Um die Anhaftung der Bakterien zu verhindern, verwendet Flux Polymers ein UV-reaktives, hydrophiles Polymer. Dieses wird zunächst gelöst und anschließend auf die jeweils zu behandelnden Oberflächen aufgebracht. Dies kann durch Aufsprühen oder eine Tauchbeschichtung geschehen. Zudem muss das zu beschichtende Material nicht vorbehandelt oder aktiviert werden – eine einfache Reinigung genügt. Durch die anschließende Belichtung mit UV-Licht wird die Beschichtung im letzten Schritt innerhalb von wenigen Sekunden dauerhaft an die Oberfläche gebunden. Dabei wird in Sekundenschnelle die Grenzflächenspannung des Kunststoffs erhöht, was seine Benetzbarkeit mit Wasser verbessert und die Bakterien keinen Halt mehr finden lässt.
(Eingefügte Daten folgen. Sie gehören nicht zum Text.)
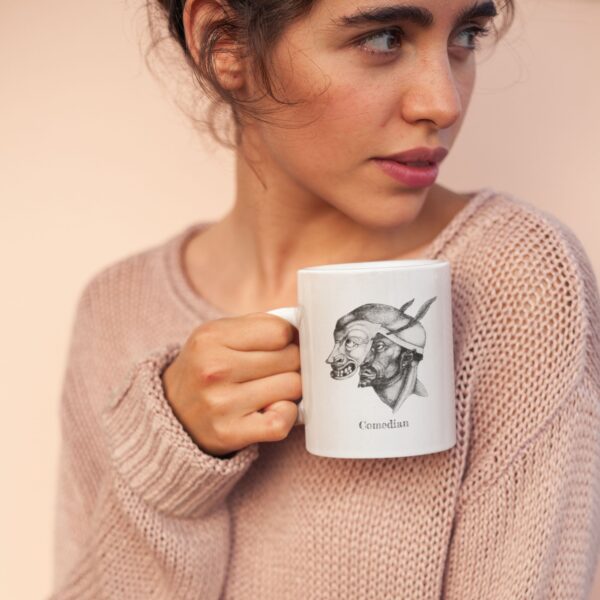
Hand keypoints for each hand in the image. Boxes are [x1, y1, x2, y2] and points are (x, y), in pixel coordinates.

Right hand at [161, 313, 300, 456]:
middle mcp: (214, 369)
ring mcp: (221, 403)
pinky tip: (273, 409)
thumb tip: (306, 328)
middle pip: (290, 358)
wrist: (171, 412)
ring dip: (289, 389)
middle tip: (277, 369)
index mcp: (211, 337)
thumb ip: (260, 325)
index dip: (289, 338)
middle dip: (292, 363)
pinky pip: (282, 421)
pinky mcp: (230, 433)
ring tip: (271, 389)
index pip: (280, 331)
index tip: (282, 346)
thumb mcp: (220, 335)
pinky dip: (286, 415)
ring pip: (292, 387)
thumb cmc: (208, 367)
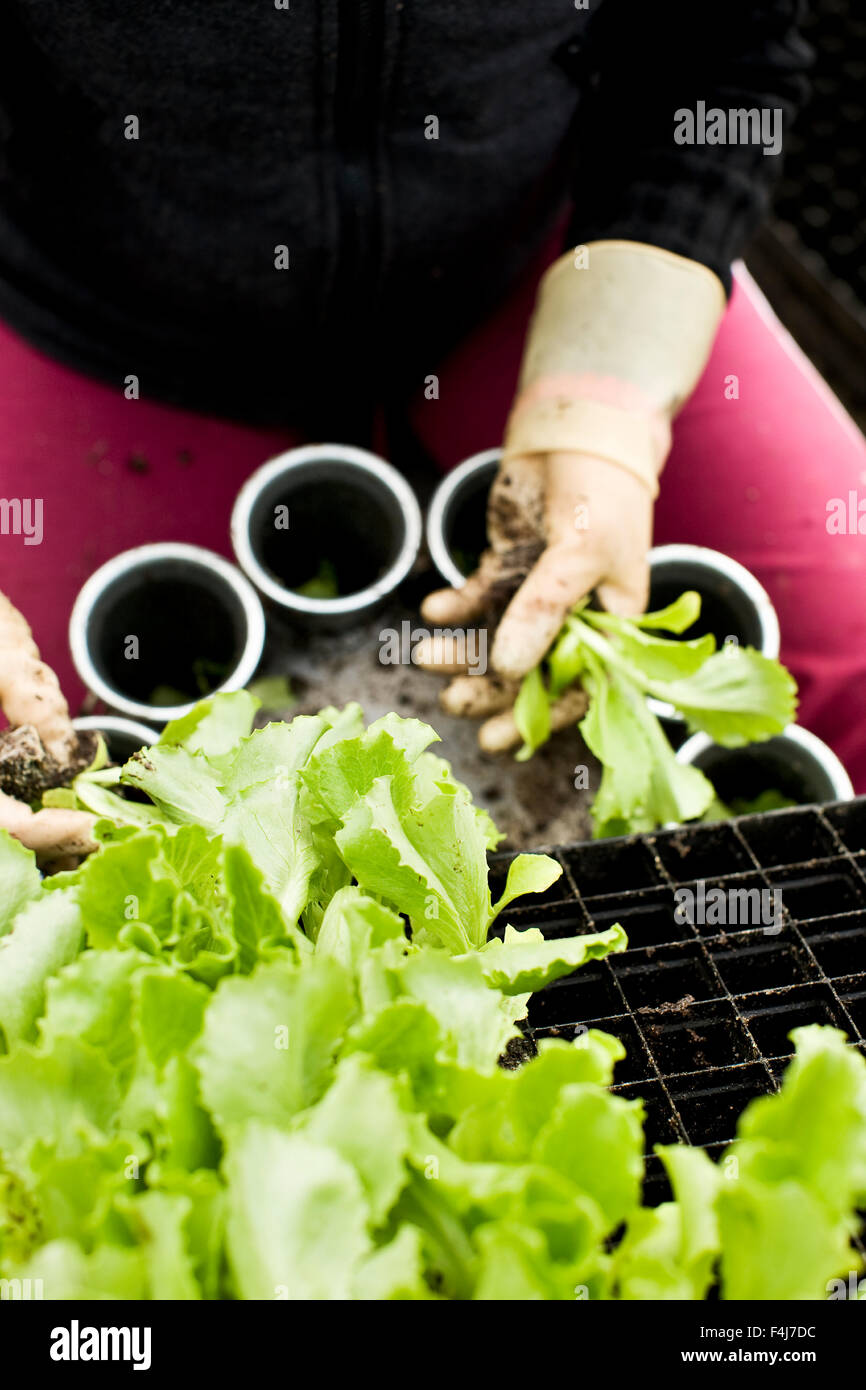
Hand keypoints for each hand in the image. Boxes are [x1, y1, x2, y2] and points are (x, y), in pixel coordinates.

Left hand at [418, 450, 652, 749]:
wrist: (575, 426)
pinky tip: (433, 609)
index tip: (498, 738)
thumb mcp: (580, 554)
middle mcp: (575, 616)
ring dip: (460, 651)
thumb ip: (544, 612)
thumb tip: (509, 669)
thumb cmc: (600, 491)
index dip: (539, 716)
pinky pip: (476, 599)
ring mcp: (537, 591)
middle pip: (528, 670)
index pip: (578, 687)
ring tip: (425, 656)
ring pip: (494, 638)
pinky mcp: (507, 566)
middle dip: (488, 690)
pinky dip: (454, 607)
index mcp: (612, 624)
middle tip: (450, 704)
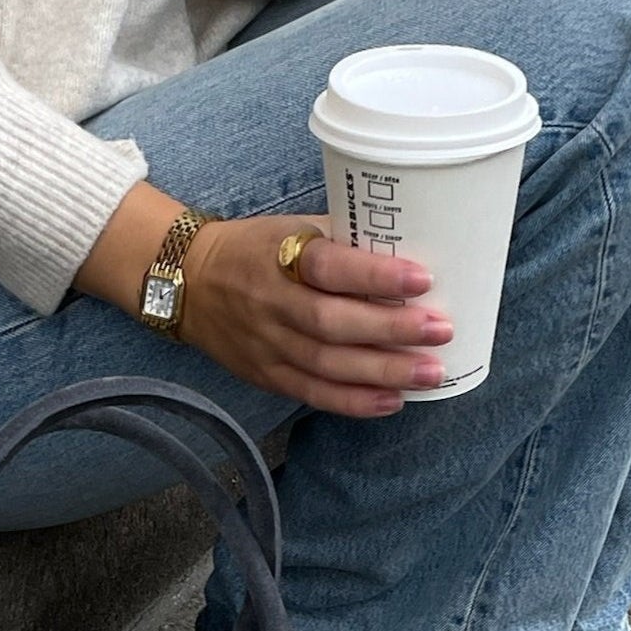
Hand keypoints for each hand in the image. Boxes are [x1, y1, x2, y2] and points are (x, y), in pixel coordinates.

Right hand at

Da der Prozess insgesamt sehr einfach ist, kann er leicht in bestehende Produktionsprozesse integriert werden. Eine schnelle nachträgliche Beschichtung produzierter Objekte ist auf diese Weise ebenfalls möglich.

 

Wassertropfen auf Polypropylen
Physikalischer Effekt: Benetzung eines Wassertropfens auf beschichtetem (links) und unbeschichteten (rechts) Polypropylen (Bild: Flux Polymer)

Ohne Einsatz von toxischen Substanzen

Das Ergebnis ist sehr wirkungsvoll: Die patentierte Beschichtung verhindert das Anhaften von Bakterien sowie von Biofilm aufgrund eines rein physikalischen Effekts. Es werden keine toxischen Substanzen freigesetzt und Bakterien können daher auch keine Resistenzen ausbilden. Das Verfahren ist zudem schnell und wirkt sich nicht nachteilig auf das behandelte Material aus. Die Beschichtung ist lediglich zehn Nanometer dünn, was dafür sorgt, dass weder die Optik noch die Haptik des beschichteten Materials verändert werden. Außerdem ist sie dank der Behandlung mit UV-Licht permanent mit der Oberfläche verbunden und übersteht Licht, Hitze und andere physikalische Einwirkungen, solange das Hauptmaterial nicht abgetragen wird.

Das Verfahren eignet sich für nahezu alle Kunststoffe und Verbundwerkstoffe und kann bei entsprechender Grundierung selbst auf Metalle aufgebracht werden. Dadurch ergeben sich viele mögliche Einsatzfelder. Nicht nur für Medizinprodukte und Krankenhausmöbel eignet sich die Beschichtung, auch Touchscreens und Tastaturen oder Türgriffe und Lichtschalter werden wirkungsvoll geschützt. Wasser- und Abwasserleitungen sowie -tanks oder Membranen und Filter sind weitere Anwendungsfelder. Dabei bietet die Beschichtung zusätzliche nützliche Eigenschaften: Ein Anti-Fog Effekt sowie Haftungsverbesserungen für Klebeverbindungen werden derzeit ebenfalls untersucht und getestet. Darüber hinaus ist  das verwendete Polymer modifizierbar, so dass es künftig möglicherweise auch auf anderen Oberflächen aufgebracht werden oder zusätzlich aktiv gegen Bakterien wirken kann.

Auf dem Weg in die Anwendung

Mit der Zulassung des Patents und einer Finanzierung des Startups im Frühsommer des vergangenen Jahres wurden inzwischen wichtige Voraussetzungen geschaffen, das Verfahren zur Anwendung zu bringen. Derzeit testet Flux Polymers die neue Beschichtung in Zusammenarbeit mit Firmen unterschiedlichster Branchen.